DOCUMENT PASSAGE:
Content starts

Overall, I was able to make these changes “well enough” to continue the day, but I ultimately spent the next year making a lot of these things work. There were a few additional “key lessons” that I ended up discovering over that year that were also important to making it all work.

  1. Ideally, all movements are performed by pushing with one leg or the other. This is in contrast to throwing your body weight forward and falling and/or pulling yourself with one leg or the other. For example, to move forward, push with your back leg, don’t pull with your front.
  2. In order for “pushing” to work, it is necessary to maintain a “rigid frame” through your pelvis and trunk. I recently demonstrated this to my students by putting my buckler and a pillow on the floor. I then pushed each of these objects with a stick and noted that the buckler moves immediately, but the pillow gives way before it starts to move (I also shouted “SQUISH!” as the pillow did so, which has since become a bit of a running joke and also a great way to remind them to keep their frame rigid when drilling). For me, this required several months of focused training involving things like planks, mountain climbers, squats, and such.

Content ends

COMPLETE THE FOLLOWING:
1. According to the passage on movement lessons, which two objects did the author push with a stick to show students the idea of a rigid frame?
2. Decide whether each statement agrees with the passage on movement lessons. Answer yes or no for each, quoting the words from the passage that settle it. (a) To move forward, you should pull with your front leg. (b) When pushed with the stick, the buckler moved right away. (c) The author built a rigid frame after only a few days of training.

THE DATA:
Content starts

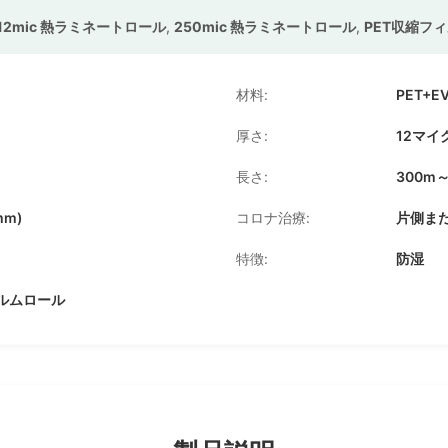
12mic 熱ラミネートロール
,
250mic 熱ラミネートロール
,
PET収縮フ
材料:
PET+E
厚さ:
12マイ
長さ:
300m～
mm)
コロナ治療:
片側ま
特徴:
防湿
ルムロール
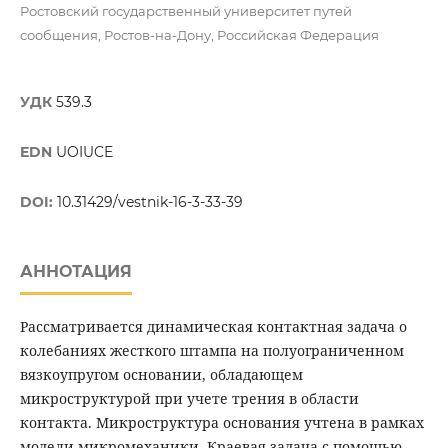
Ростовский государственный университет путей
сообщения, Ростов-на-Дону, Российская Федерация
УДК
539.3
EDN
UOIUCE
DOI:
10.31429/vestnik-16-3-33-39
АННОТАЦИЯ
Рассматривается динамическая контактная задача о
колебаниях жесткого штампа на полуограниченном
вязкоупругом основании, обладающем
микроструктурой при учете трения в области
контакта. Микроструктура основания учтена в рамках
модели микромеханики. Краевая задача с помощью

Content ends

ANSWERS BY TASK:
1. A buckler and a pillow.

2.
(a) No: "push with your back leg, don’t pull with your front."
(b) Yes: "the buckler moves immediately"
(c) No: "this required several months of focused training"